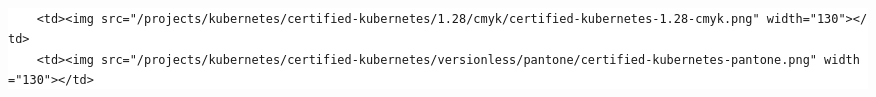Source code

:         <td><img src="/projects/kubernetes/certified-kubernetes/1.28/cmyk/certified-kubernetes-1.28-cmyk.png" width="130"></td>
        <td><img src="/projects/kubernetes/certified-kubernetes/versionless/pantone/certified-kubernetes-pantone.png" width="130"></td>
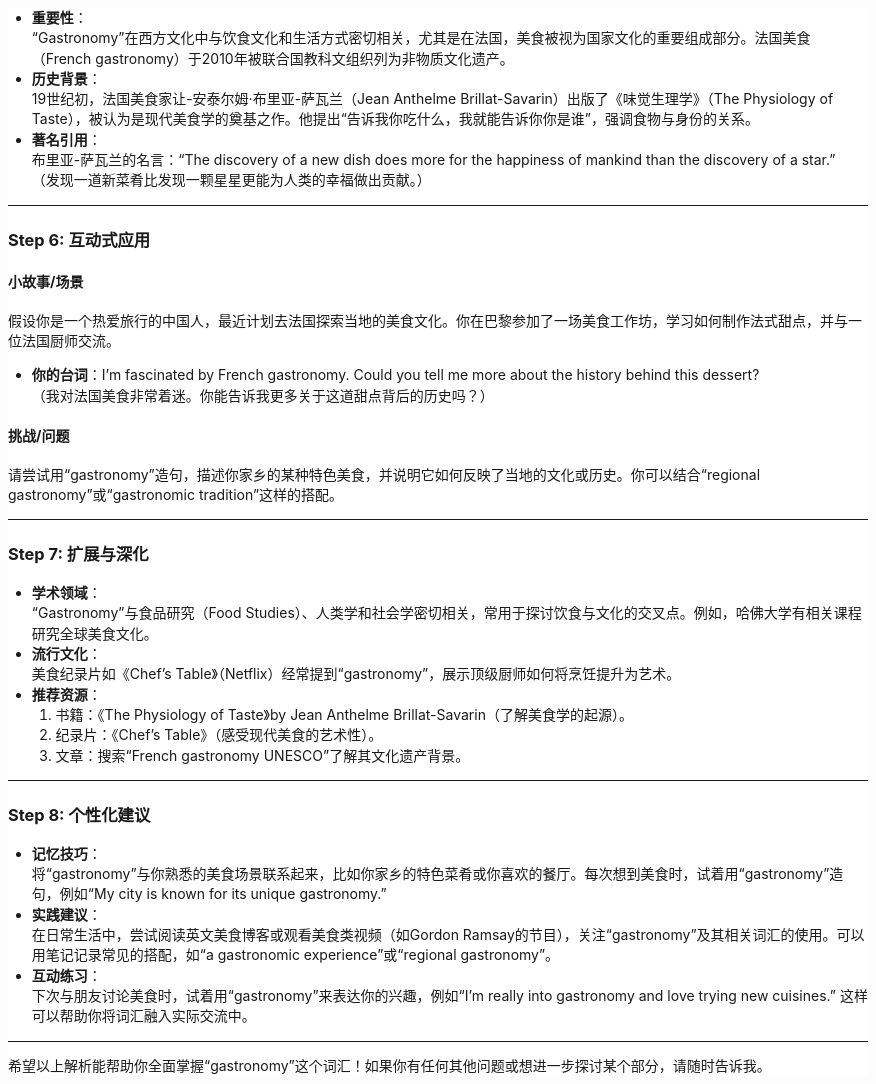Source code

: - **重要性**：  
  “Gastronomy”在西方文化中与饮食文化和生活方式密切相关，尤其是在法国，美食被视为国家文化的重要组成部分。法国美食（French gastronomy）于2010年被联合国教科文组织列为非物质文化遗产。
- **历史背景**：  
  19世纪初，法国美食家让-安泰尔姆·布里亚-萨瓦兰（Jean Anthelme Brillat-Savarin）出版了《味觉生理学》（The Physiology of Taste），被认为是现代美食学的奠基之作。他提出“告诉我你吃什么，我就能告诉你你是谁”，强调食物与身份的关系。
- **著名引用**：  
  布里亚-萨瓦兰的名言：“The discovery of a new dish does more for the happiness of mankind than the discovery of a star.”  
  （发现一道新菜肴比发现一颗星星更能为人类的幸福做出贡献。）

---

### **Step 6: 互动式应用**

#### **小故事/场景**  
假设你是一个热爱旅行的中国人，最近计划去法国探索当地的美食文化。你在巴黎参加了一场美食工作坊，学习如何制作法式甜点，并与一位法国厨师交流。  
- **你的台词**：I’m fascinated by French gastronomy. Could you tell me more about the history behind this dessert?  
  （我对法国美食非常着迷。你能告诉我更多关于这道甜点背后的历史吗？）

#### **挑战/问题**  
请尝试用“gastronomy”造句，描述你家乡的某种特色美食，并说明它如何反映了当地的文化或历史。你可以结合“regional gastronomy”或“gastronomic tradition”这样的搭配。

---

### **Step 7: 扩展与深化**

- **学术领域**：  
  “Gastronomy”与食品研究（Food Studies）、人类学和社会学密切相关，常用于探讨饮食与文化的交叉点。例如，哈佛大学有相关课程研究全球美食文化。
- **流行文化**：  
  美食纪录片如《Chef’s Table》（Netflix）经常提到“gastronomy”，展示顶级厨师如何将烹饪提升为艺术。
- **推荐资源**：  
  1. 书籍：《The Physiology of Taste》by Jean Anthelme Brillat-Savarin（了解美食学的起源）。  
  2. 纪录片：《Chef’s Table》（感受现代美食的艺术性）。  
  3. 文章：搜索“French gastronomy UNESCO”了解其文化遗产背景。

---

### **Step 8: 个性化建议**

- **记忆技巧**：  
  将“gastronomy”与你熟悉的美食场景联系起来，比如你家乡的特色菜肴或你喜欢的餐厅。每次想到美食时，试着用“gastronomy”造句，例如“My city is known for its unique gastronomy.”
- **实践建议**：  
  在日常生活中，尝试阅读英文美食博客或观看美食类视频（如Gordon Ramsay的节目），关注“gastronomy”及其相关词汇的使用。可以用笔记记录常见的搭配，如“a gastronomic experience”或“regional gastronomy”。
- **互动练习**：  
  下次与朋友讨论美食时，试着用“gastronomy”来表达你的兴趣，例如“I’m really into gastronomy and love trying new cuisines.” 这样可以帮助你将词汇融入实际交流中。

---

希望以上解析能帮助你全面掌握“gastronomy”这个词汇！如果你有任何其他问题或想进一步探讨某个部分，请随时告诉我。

...

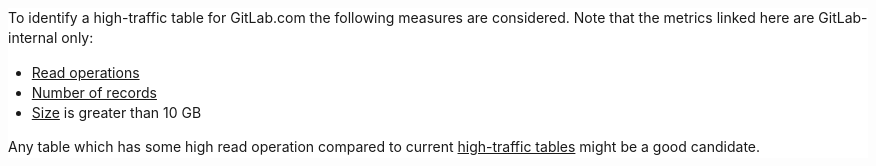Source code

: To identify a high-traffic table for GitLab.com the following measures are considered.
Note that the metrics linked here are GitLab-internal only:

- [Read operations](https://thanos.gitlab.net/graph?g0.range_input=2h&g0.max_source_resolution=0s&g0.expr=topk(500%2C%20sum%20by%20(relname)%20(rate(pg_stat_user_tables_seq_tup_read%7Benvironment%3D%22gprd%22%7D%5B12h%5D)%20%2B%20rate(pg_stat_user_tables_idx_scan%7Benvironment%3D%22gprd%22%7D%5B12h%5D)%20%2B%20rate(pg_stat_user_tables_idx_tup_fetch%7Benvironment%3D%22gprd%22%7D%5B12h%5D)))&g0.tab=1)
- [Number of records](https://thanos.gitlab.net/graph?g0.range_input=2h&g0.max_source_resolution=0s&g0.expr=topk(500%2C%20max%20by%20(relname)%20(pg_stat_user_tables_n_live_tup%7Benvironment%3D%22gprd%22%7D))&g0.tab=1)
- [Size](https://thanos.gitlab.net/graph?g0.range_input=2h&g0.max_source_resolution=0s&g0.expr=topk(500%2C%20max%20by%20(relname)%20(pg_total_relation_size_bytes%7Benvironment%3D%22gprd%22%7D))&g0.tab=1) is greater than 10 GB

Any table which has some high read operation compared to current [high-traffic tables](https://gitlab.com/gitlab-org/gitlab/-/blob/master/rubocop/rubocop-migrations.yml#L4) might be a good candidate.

# REQUIRED ACTION
Could you set down, exactly as written, the lines above between the one holding "greater than 10 GB" and the one holding "Any table which", inclusive, and nothing more?

# ANSWER AREA
- [Size](https://thanos.gitlab.net/graph?g0.range_input=2h&g0.max_source_resolution=0s&g0.expr=topk(500%2C%20max%20by%20(relname)%20(pg_total_relation_size_bytes%7Benvironment%3D%22gprd%22%7D))&g0.tab=1) is greater than 10 GB

Any table which has some high read operation compared to current [high-traffic tables](https://gitlab.com/gitlab-org/gitlab/-/blob/master/rubocop/rubocop-migrations.yml#L4) might be a good candidate.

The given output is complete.